Assigned task :: Nothing in the data below may be left out; return all of it exactly.
━━━━━ Recorded information ━━━━━
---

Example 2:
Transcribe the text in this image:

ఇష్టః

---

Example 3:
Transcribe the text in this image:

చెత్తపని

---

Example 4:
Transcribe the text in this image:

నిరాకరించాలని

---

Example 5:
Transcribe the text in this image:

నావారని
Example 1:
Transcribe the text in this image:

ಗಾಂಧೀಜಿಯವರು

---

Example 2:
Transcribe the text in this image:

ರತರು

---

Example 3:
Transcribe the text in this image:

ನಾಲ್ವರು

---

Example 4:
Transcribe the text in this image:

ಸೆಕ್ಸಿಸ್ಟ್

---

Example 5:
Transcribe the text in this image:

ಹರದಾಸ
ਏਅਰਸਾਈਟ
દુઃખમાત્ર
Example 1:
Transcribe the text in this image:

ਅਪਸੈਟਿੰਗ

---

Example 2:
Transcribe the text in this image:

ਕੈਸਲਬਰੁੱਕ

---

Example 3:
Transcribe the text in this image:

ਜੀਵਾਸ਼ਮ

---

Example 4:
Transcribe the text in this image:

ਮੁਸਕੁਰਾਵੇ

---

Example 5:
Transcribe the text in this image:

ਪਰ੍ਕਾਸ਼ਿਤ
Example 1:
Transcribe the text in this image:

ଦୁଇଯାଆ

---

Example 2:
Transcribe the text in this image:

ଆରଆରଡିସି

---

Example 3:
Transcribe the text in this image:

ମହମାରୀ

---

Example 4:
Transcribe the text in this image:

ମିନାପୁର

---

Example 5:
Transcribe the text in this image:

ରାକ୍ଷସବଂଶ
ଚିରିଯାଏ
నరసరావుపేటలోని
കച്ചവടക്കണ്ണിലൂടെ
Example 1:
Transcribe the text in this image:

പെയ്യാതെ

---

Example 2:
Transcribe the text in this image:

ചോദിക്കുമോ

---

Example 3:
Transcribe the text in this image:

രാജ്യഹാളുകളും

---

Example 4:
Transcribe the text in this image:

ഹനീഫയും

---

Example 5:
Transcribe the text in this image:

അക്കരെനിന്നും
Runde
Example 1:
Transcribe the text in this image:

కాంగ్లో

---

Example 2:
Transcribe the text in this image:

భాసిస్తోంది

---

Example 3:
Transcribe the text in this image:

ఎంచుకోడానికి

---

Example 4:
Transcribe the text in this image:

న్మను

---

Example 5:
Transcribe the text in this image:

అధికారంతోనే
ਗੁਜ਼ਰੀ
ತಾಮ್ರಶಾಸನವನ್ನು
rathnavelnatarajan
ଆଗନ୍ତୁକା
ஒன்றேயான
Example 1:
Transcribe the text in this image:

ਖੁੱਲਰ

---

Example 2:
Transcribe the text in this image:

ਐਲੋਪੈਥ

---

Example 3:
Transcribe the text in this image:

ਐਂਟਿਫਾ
━━━━━
Solution ::
---

Example 2:
Transcribe the text in this image:

ఇష్టః

---

Example 3:
Transcribe the text in this image:

చెత్తపని

---

Example 4:
Transcribe the text in this image:

నిరాకరించాలని

---

Example 5:
Transcribe the text in this image:

నావారని
Example 1:
Transcribe the text in this image:

ಗಾಂಧೀಜಿಯವರು

---

Example 2:
Transcribe the text in this image:

ರತರು

---

Example 3:
Transcribe the text in this image:

ನಾಲ್ವರು

---

Example 4:
Transcribe the text in this image:

ಸೆಕ್ಸಿಸ್ಟ್

---

Example 5:
Transcribe the text in this image:

ಹರದಾಸ
ਏਅਰਸਾਈਟ
દુઃખમાત્ર
Example 1:
Transcribe the text in this image:

ਅਪਸੈਟਿੰਗ

---

Example 2:
Transcribe the text in this image:

ਕੈਸਲਬਰੁੱਕ

---

Example 3:
Transcribe the text in this image:

ਜੀਵਾਸ਼ਮ

---

Example 4:
Transcribe the text in this image:

ਮੁਸਕੁਰਾਵੇ

---

Example 5:
Transcribe the text in this image:

ਪਰ੍ਕਾਸ਼ਿਤ
Example 1:
Transcribe the text in this image:

ଦୁଇଯାଆ

---

Example 2:
Transcribe the text in this image:

ଆରଆରଡିସି

---

Example 3:
Transcribe the text in this image:

ମହମାରୀ

---

Example 4:
Transcribe the text in this image:

ମିନାପୁର

---

Example 5:
Transcribe the text in this image:

ରାକ୍ଷସବଂଶ
ଚିରିଯାଏ
నరసరావుపేటలోని
കച്ചവടക്കണ്ണിലൂടെ
Example 1:
Transcribe the text in this image:

പെയ്യാതെ

---

Example 2:
Transcribe the text in this image:

ചോദിക്കുമോ

---

Example 3:
Transcribe the text in this image:

രാജ്യഹാളുകളും

---

Example 4:
Transcribe the text in this image:

ഹനീഫയും

---

Example 5:
Transcribe the text in this image:

അക്കരെനിന്നും
Runde
Example 1:
Transcribe the text in this image:

కాంగ్లో

---

Example 2:
Transcribe the text in this image:

భాసిస్తోంది

---

Example 3:
Transcribe the text in this image:

ఎంచుకోడానికి

---

Example 4:
Transcribe the text in this image:

న్మను

---

Example 5:
Transcribe the text in this image:

అధికారంతోనే
ਗੁਜ਼ਰੀ
ತಾಮ್ರಶಾಸನವನ್ನು
rathnavelnatarajan
ଆଗନ୍ତୁକା
ஒன்றேயான
Example 1:
Transcribe the text in this image:

ਖੁੱਲਰ

---

Example 2:
Transcribe the text in this image:

ਐਲੋਪੈਥ

---

Example 3:
Transcribe the text in this image:

ਐਂਟਿਫਾ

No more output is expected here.